-- Exercise directions --
Copy the entries character for character.

________________________

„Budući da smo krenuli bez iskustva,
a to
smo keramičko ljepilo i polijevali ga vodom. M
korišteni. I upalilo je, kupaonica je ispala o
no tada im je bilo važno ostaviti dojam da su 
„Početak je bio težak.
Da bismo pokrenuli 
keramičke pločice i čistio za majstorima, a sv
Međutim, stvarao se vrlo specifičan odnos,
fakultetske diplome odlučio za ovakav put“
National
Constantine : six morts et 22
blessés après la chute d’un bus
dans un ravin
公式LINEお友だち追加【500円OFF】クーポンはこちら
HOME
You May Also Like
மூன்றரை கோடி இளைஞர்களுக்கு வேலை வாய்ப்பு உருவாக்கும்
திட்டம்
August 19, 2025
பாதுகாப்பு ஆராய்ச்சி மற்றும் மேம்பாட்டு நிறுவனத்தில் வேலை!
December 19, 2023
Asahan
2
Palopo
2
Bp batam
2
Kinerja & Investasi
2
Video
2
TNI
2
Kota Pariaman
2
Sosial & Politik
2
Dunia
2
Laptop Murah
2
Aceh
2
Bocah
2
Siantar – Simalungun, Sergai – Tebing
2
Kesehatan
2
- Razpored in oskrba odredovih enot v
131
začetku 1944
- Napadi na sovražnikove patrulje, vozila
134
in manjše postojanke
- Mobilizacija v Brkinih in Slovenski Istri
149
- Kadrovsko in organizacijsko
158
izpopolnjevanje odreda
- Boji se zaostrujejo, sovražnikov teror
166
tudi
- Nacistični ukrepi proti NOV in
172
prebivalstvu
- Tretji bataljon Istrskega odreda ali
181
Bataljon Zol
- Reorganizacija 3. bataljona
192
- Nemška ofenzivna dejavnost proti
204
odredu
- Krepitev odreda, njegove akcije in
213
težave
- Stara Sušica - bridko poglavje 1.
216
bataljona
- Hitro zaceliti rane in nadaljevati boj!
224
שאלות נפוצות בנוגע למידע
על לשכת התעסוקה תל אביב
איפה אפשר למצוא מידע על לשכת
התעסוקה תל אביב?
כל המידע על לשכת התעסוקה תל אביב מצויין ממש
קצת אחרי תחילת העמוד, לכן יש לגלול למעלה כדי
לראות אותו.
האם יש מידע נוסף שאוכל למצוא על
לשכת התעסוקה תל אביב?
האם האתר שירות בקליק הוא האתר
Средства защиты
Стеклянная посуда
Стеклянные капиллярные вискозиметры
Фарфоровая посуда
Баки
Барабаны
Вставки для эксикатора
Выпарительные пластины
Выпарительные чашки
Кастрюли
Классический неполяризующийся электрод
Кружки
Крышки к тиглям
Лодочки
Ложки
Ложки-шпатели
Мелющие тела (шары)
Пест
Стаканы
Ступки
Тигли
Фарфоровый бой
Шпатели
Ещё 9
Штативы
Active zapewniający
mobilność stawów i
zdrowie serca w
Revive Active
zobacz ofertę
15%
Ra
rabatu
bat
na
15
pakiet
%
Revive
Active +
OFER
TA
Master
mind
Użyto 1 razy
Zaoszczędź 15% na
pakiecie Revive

________________________

-- Result of the task --
„Budući da smo krenuli bez iskustva,
a to
smo keramičko ljepilo i polijevali ga vodom. M
korišteni. I upalilo je, kupaonica je ispala o
no tada im je bilo važno ostaviti dojam da su 
„Početak je bio težak.
Da bismo pokrenuli 
keramičke pločice i čistio za majstorima, a sv
Međutim, stvarao se vrlo specifičan odnos,
fakultetske diplome odlučio za ovakav put“
National
Constantine : six morts et 22
blessés après la chute d’un bus
dans un ravin
公式LINEお友だち追加【500円OFF】クーポンはこちら
HOME
You May Also Like
மூன்றரை கோடி இளைஞர்களுக்கு வேலை வாய்ப்பு உருவாக்கும்
திட்டம்
August 19, 2025
பாதுகாப்பு ஆராய்ச்சி மற்றும் மேம்பாட்டு நிறுவனத்தில் வேலை!
December 19, 2023
Asahan
2
Palopo
2
Bp batam
2
Kinerja & Investasi
2
Video
2
TNI
2
Kota Pariaman
2
Sosial & Politik
2
Dunia
2
Laptop Murah
2
Aceh
2
Bocah
2
Siantar – Simalungun, Sergai – Tebing
2
Kesehatan
2
- Razpored in oskrba odredovih enot v
131
začetku 1944
- Napadi na sovražnikove patrulje, vozila
134
in manjše postojanke
- Mobilizacija v Brkinih in Slovenski Istri
149
- Kadrovsko in organizacijsko
158
izpopolnjevanje odreda
- Boji se zaostrujejo, sovražnikov teror
166
tudi
- Nacistični ukrepi proti NOV in
172
prebivalstvu
- Tretji bataljon Istrskega odreda ali
181
Bataljon Zol
- Reorganizacija 3. bataljona
192
- Nemška ofenzivna dejavnost proti
204
odredu
- Krepitev odreda, njegove akcije in
213
težave
- Stara Sušica - bridko poglavje 1.
216
bataljona
- Hitro zaceliti rane in nadaljevati boj!
224
שאלות נפוצות בנוגע למידע
על לשכת התעסוקה תל אביב
איפה אפשר למצוא מידע על לשכת
התעסוקה תל אביב?
כל המידע על לשכת התעסוקה תל אביב מצויין ממש
קצת אחרי תחילת העמוד, לכן יש לגלול למעלה כדי
לראות אותו.
האם יש מידע נוסף שאוכל למצוא על
לשכת התעסוקה תל אביב?
האם האתר שירות בקליק הוא האתר
Средства защиты
Стеклянная посуда
Стеклянные капиллярные вискозиметры
Фарфоровая посуда
Баки
Барабаны
Вставки для эксикатора
Выпарительные пластины
Выпарительные чашки
Кастрюли
Классический неполяризующийся электрод
Кружки
Крышки к тиглям
Лодочки
Ложки
Ложки-шпатели
Мелющие тела (шары)
Пест
Стаканы
Ступки
Тигли
Фарфоровый бой
Шпатели
Ещё 9
Штативы
Active zapewniający
mobilność stawów i
zdrowie serca w
Revive Active
zobacz ofertę
15%
Ra
rabatu
bat
na
15
pakiet
%
Revive
Active +
OFER
TA
Master
mind
Użyto 1 razy
Zaoszczędź 15% na
pakiecie Revive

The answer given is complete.